> [Task]:
Copy the listing exactly as given. Omit every picture.

> [Material supplied]:
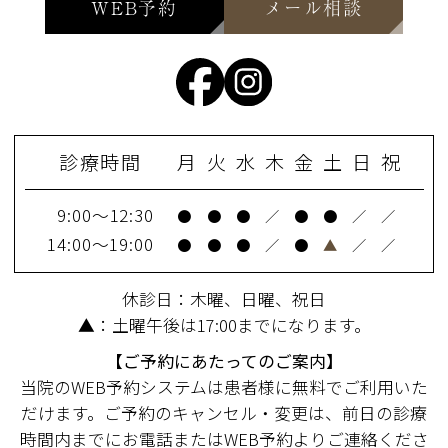
WEB予約
メール相談
診療時間
月
火
水
木
金
土
日
祝
9:00～12:30
●
●
●
／
●
●
／
／
14:00～19:00
●
●
●
／
●
▲
／
／
休診日：木曜、日曜、祝日
▲：土曜午後は17:00までになります。
【ご予約にあたってのご案内】
当院のWEB予約システムは患者様に無料でご利用いた
だけます。ご予約のキャンセル・変更は、前日の診療
時間内までにお電話またはWEB予約よりご連絡くださ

> [Result for this exercise]:
WEB予約
メール相談
診療時間
月
火
水
木
金
土
日
祝
9:00～12:30
●
●
●
／
●
●
／
／
14:00～19:00
●
●
●
／
●
▲
／
／
休診日：木曜、日曜、祝日
▲：土曜午後は17:00までになります。
【ご予約にあたってのご案内】
当院のWEB予約システムは患者様に無料でご利用いた
だけます。ご予約のキャンセル・変更は、前日の診療
時間内までにお電話またはWEB予約よりご連絡くださ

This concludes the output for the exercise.